“We’ll put you on Buster Brown. He’ll dump you.”
I’ll never forget those words that greeted me many years ago. I had just started work as an assistant to a then-famous A-circuit hunter and jumper trainer. His barn manager, Patty, seemed determined to tarnish my crown as a respected show rider. I’m sure she viewed me as yet another hunt seat princess who looked pretty on a horse but lacked any true ability to actually ride.
And thus I climbed on the back of Buster Brown, a 17-hand bay gelding with a notorious reputation for sliding to a stop in front of a jump. His refusals lacked any predictability, and therein lay the propensity to toss an unsuspecting rider head first into the ground like a lawn dart.
I slid my feet into the stirrup irons and started hacking Buster around the arena. When it came time to jump, I made certain I rode assertively to a definite take-off spot. When Buster’s front feet hit the mark, I closed my legs against his sides and waited for him to rock back on his haunches to leave the ground before making any attempt to break over at my hip. I wasn’t about to commit the horrible sin of jumping ahead of my horse, particularly not aboard the undependable Buster.
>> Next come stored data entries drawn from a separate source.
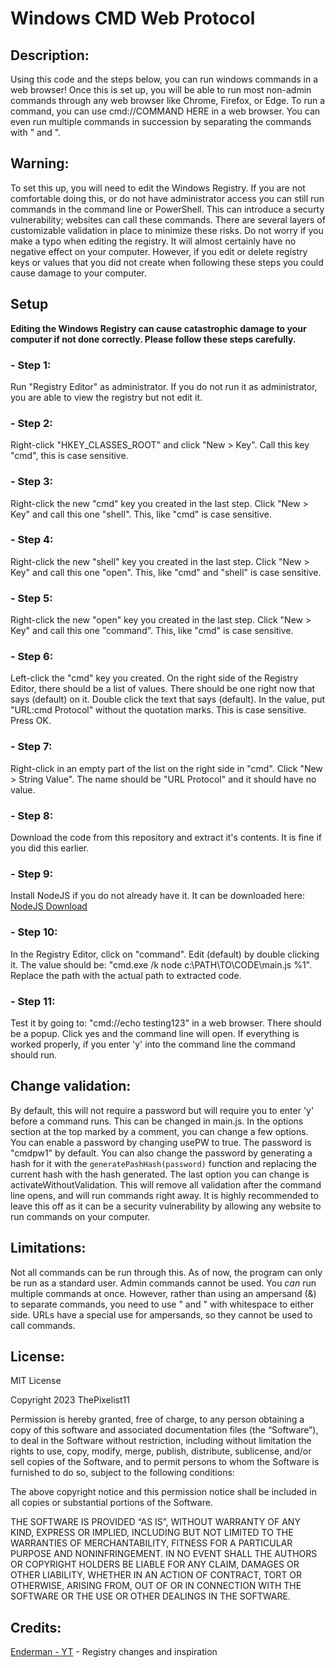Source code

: # Windows CMD Web Protocol

## Description:

Using this code and the steps below, you can run windows commands in a web browser! Once this is set up, you will be able to run most non-admin commands through any web browser like Chrome, Firefox, or Edge. To run a command, you can use cmd://COMMAND HERE in a web browser. You can even run multiple commands in succession by separating the commands with " and ".

## Warning:

To set this up, you will need to edit the Windows Registry. If you are not comfortable doing this, or do not have administrator access you can still run commands in the command line or PowerShell. This can introduce a securty vulnerability; websites can call these commands. There are several layers of customizable validation in place to minimize these risks. Do not worry if you make a typo when editing the registry. It will almost certainly have no negative effect on your computer. However, if you edit or delete registry keys or values that you did not create when following these steps you could cause damage to your computer.

## Setup

**Editing the Windows Registry can cause catastrophic damage to your computer if not done correctly. Please follow these steps carefully.**

### - Step 1:

Run "Registry Editor" as administrator. If you do not run it as administrator, you are able to view the registry but not edit it.

### - Step 2:

Right-click "HKEY_CLASSES_ROOT" and click "New > Key". Call this key "cmd", this is case sensitive.

### - Step 3:

Right-click the new "cmd" key you created in the last step. Click "New > Key" and call this one "shell". This, like "cmd" is case sensitive.

### - Step 4:

Right-click the new "shell" key you created in the last step. Click "New > Key" and call this one "open". This, like "cmd" and "shell" is case sensitive.

### - Step 5:

Right-click the new "open" key you created in the last step. Click "New > Key" and call this one "command". This, like "cmd" is case sensitive.

### - Step 6:

Left-click the "cmd" key you created. On the right side of the Registry Editor, there should be a list of values. There should be one right now that says (default) on it. Double click the text that says (default). In the value, put "URL:cmd Protocol" without the quotation marks. This is case sensitive. Press OK.

### - Step 7:

Right-click in an empty part of the list on the right side in "cmd". Click "New > String Value". The name should be "URL Protocol" and it should have no value.

### - Step 8:

Download the code from this repository and extract it's contents. It is fine if you did this earlier.

### - Step 9:

Install NodeJS if you do not already have it. It can be downloaded here: [NodeJS Download](https://nodejs.org/en)

### - Step 10:

In the Registry Editor, click on "command". Edit (default) by double clicking it. The value should be: "cmd.exe /k node c:\PATH\TO\CODE\main.js %1". Replace the path with the actual path to extracted code.

### - Step 11:

Test it by going to: "cmd://echo testing123" in a web browser. There should be a popup. Click yes and the command line will open. If everything is worked properly, if you enter 'y' into the command line the command should run.

## Change validation:

By default, this will not require a password but will require you to enter 'y' before a command runs. This can be changed in main.js. In the options section at the top marked by a comment, you can change a few options. You can enable a password by changing usePW to true. The password is "cmdpw1" by default. You can also change the password by generating a hash for it with the `generatePashHash(password)` function and replacing the current hash with the hash generated. The last option you can change is activateWithoutValidation. This will remove all validation after the command line opens, and will run commands right away. It is highly recommended to leave this off as it can be a security vulnerability by allowing any website to run commands on your computer.

## Limitations:

Not all commands can be run through this. As of now, the program can only be run as a standard user. Admin commands cannot be used. You _can_ run multiple commands at once. However, rather than using an ampersand (&) to separate commands, you need to use " and " with whitespace to either side. URLs have a special use for ampersands, so they cannot be used to call commands.

## License:

MIT License

Copyright 2023 ThePixelist11

Permission is hereby granted, free of charge, to any person obtaining a copy of this software and associated documentation files (the “Software”), to deal in the Software without restriction, including without limitation the rights to use, copy, modify, merge, publish, distribute, sublicense, and/or sell copies of the Software, and to permit persons to whom the Software is furnished to do so, subject to the following conditions:

The above copyright notice and this permission notice shall be included in all copies or substantial portions of the Software.

THE SOFTWARE IS PROVIDED “AS IS”, WITHOUT WARRANTY OF ANY KIND, EXPRESS OR IMPLIED, INCLUDING BUT NOT LIMITED TO THE WARRANTIES OF MERCHANTABILITY, FITNESS FOR A PARTICULAR PURPOSE AND NONINFRINGEMENT. IN NO EVENT SHALL THE AUTHORS OR COPYRIGHT HOLDERS BE LIABLE FOR ANY CLAIM, DAMAGES OR OTHER LIABILITY, WHETHER IN AN ACTION OF CONTRACT, TORT OR OTHERWISE, ARISING FROM, OUT OF OR IN CONNECTION WITH THE SOFTWARE OR THE USE OR OTHER DEALINGS IN THE SOFTWARE.

## Credits:

[Enderman - YT](https://www.youtube.com/@Endermanch) - Registry changes and inspiration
Fortunately for me—and less so for the sour-faced Patty—Buster Brown didn’t stop once with me. In fact, I grew to enjoy riding him. The next summer I competed him at several rated shows, winning ribbons in the green hunter division, until he was sold for a handsome price.
But don’t think my success with Buster Brown was due to any kind of mythical talent I possessed. No, I learned how to ride naughty, devious and untrustworthy horses the hard way: through experience.
When I was a teenager and young adult I had an insatiable desire to ride yet lacked the money to buy a finished show horse. Those circumstances led to me owning a succession of cheap ex-race horses and castaway rogues that no one else wanted to ride. In exchange for lessons and training, my instructors had me ride the evil-doers in their barn. It’s impossible to recollect how many times I was flung from saddle to earth during those years. Yet certain commandments were seared into my brain: Do not change your mind at the base of a jump. Do not ride a poor approach to an oxer. Thou shalt not jump ahead of thy horse.
Unlike my barn buddies, whose wealthy parents made certain they were mounted on impeccably trained solid citizens, I was comfortable being a cowgirl in an English saddle. At shows, my friends vied for blue ribbons and championships. My goal? Get my rebels and rejects around a 3’6” course without a refusal.
Though I suffered numerous bruises and concussions, and produced several dramatic performances in the show ring, I can honestly say that the tough horses I rode made me a better horsewoman than most of my peers who enjoyed the easier route. By combining challenging horses with structured, “let’s figure out how to fix this” sessions with knowledgeable mentors, I gained priceless insight into the art of horsemanship. Ultimately, I learned the most important lesson: Quite often, the toughest horses turn out to be our best teachers.